**Work request**
In the material below, the lines from the one containing "Coordinator (2019-2020) |" through the one containing "Best Doctoral Dissertation" are to be given again exactly, ends included, and no others.

===== Record extracts

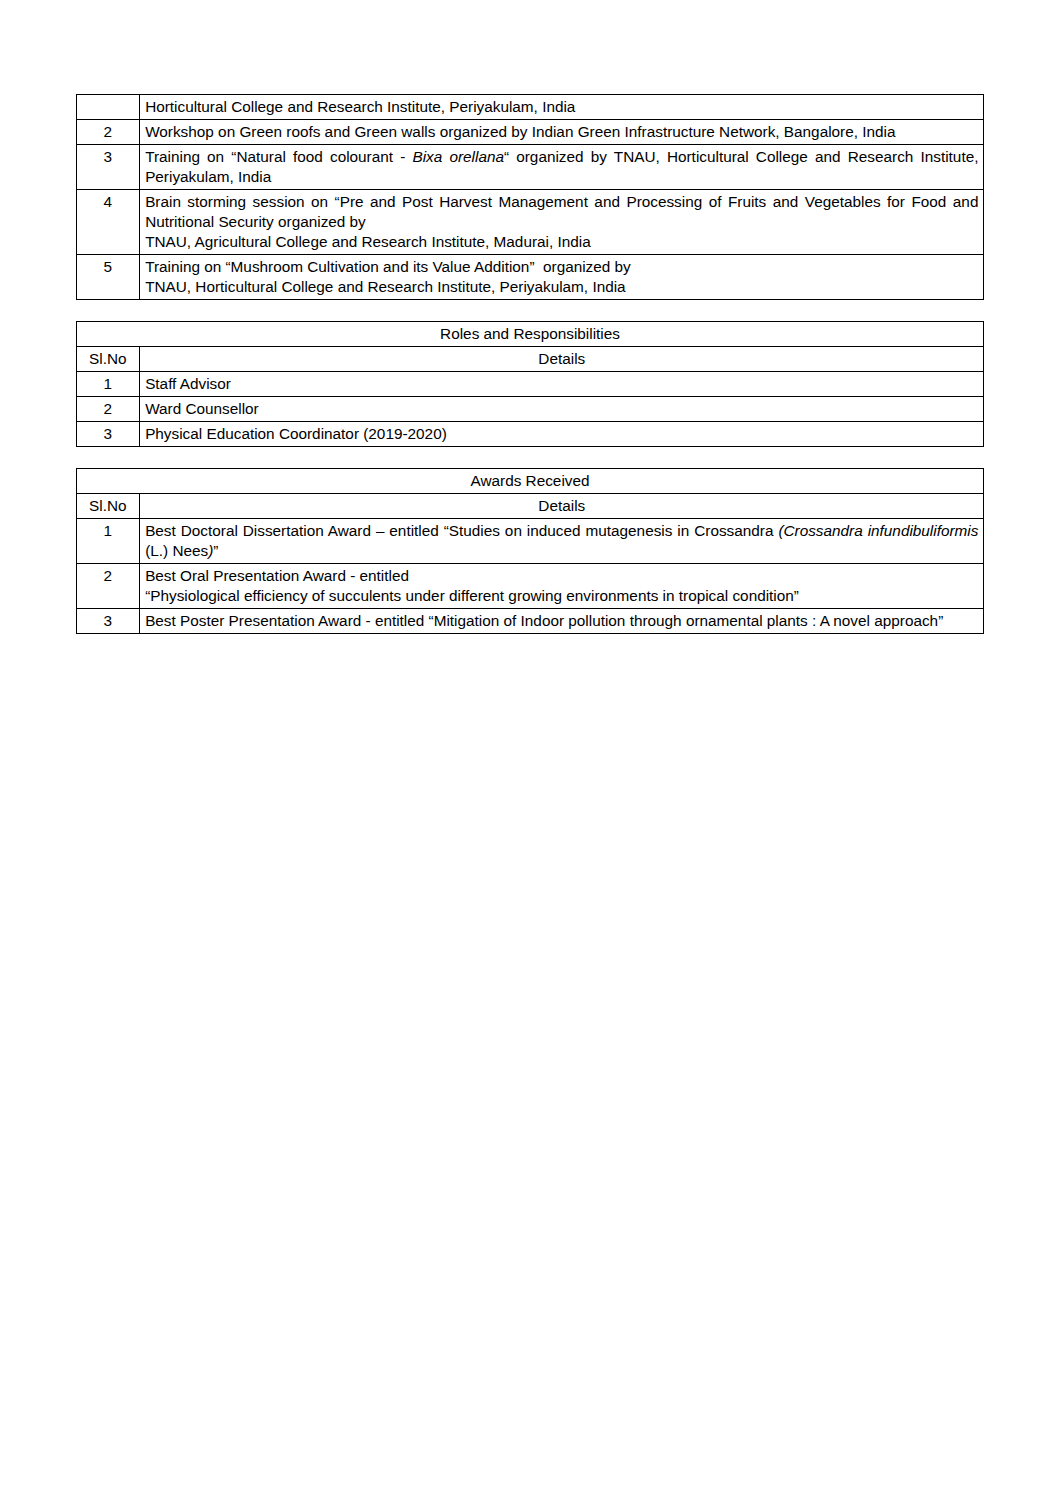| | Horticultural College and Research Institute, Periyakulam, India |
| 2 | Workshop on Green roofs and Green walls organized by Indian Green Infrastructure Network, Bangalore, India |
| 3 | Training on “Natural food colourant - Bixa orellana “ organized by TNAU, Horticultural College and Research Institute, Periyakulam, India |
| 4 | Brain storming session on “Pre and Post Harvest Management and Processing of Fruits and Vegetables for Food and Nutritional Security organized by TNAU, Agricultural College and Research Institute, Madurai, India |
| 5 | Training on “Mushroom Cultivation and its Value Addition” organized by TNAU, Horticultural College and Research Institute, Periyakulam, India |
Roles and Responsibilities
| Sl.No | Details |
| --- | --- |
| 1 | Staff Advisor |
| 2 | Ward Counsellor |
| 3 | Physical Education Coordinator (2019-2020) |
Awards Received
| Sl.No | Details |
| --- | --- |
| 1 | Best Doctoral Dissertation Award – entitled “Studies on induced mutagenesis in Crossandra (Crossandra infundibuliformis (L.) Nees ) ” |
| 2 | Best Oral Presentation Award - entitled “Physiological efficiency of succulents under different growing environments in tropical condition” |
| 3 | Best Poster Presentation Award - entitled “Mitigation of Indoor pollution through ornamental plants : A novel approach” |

==========

**Output of the exercise**
| 3 | Physical Education Coordinator (2019-2020) |
Awards Received
| Sl.No | Details |
| --- | --- |
| 1 | Best Doctoral Dissertation Award – entitled “Studies on induced mutagenesis in Crossandra (Crossandra infundibuliformis (L.) Nees ) ” |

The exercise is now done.